Its setting is unexpected – a gay conversion camp for teens, sparking the kind of challenging contemporary drama theatergoers love. Curtain Up describes it as “a group portrait of ordinary people dealing with the extraordinary problems life tosses their way.”
Walt is the gentle-natured leader of the Christian retreat who has devoted decades of his life to “curing” gay teens of their homosexuality.
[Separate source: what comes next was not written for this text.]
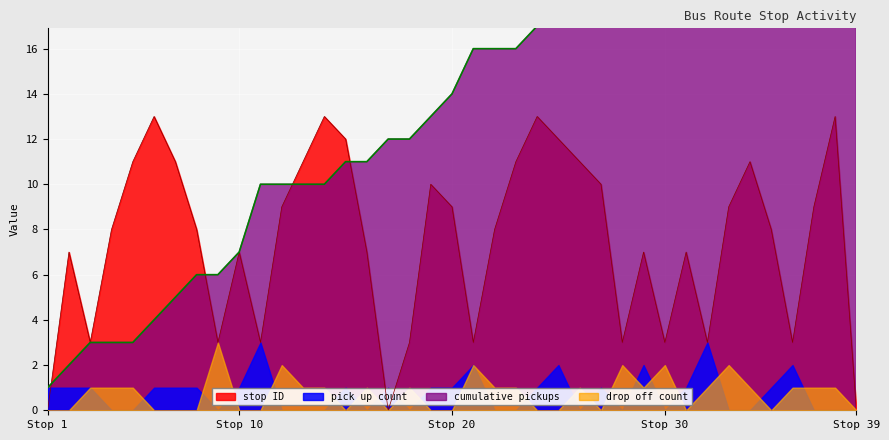

The value of stop ID at 35 is 8. True or false?

True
Packing up his life and preparing for a reluctant retirement, Walt is pressured into accepting one last client.
Veteran actor Allen Middleton plays Walt, and observes his character “spends much of the play recognizing and coming to terms with being lost on many levels: physically, mentally and fundamentally (relative to his life-long personal truths)."
“The thing that playwright Sam Hunter (recipient of a 2014 MacArthur “Genius” Fellow) does so beautifully is to explore that without judgment or commentary so that the audience isn't distracted by what's 'right' or 'wrong' in understanding him," Middleton said. "By the end of the play, Walt has self-realization that could lead him to many different paths to being found.”
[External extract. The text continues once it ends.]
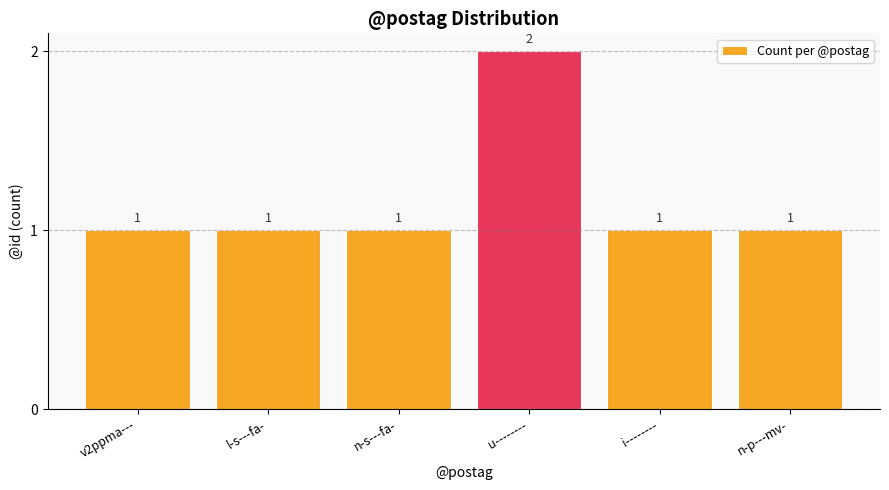

Which category has the highest value across all series?

u--------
Caleb Farley is Walt’s last client Daniel, who disappears into the Idaho wilderness. What he loves about the play is “the idea of being lost and found can be applied to every character. Everyone has their personal journey. Daniel begins the play figuratively lost in a world that he believes doesn't understand him. It takes literally being lost in the woods to finally find clarity and accept his place in the world.”
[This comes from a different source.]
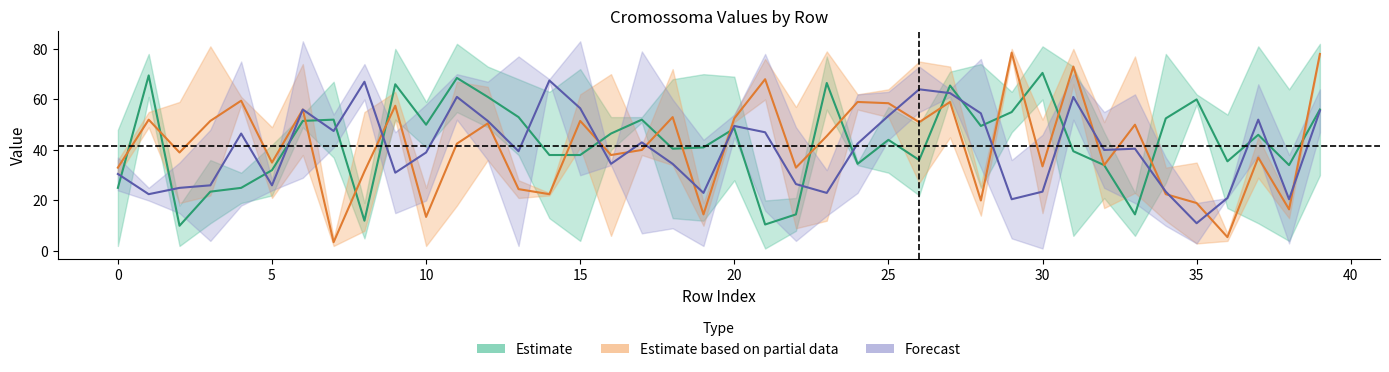

What is the label of the 21st point from the left?

20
Among the other characters are Arlene Borock-Balczo as Walt’s ex-wife and Holly Sauerbrunn as Daniel’s mother.
Borock-Balczo notes her character “hasn't been able to give forgiveness nor feel she's been forgiven, the pains of loss still penetrate her soul. She’s finally ready to put the past and all the pain behind her” but she needs Walt to meet her halfway at a moment when he’s lost his moral compass.
Sauerbrunn says, “While her son may be literally lost in the woods, Eunice is metaphorically lost in a world that no longer makes sense. She can't see any way to reconcile her beliefs with what she has come to understand about Daniel, and she doesn't see a way forward for either herself or her son.”
Director Clint Ibele has wanted to helm Wilderness since the first time he read the script. He’s intrigued by Daniel’s and Walt’s contrasting ages – “one with everything in front of him, and the other reaching the end of his life and coming to the realization he "could have been anything." And the two have something in common: “It's themes of discovering who you are, and then covering it up because it’s not the norm, of being afraid and confused by what society, your family and friends, tell you or expect of you.
“Ultimately this show is about anyone who has ever felt lost or alone in their own wilderness and who hopefully find or will find their way home and become who they want to be.”
A Great Wilderness, May 4-19, Falcon Theatre. 636 Monmouth St., Newport. 8 p.m. Thursday-Saturday. Tickets $22, $15 students with ID. $5 off at Thursday performances. Information and reservations at falcontheater.net.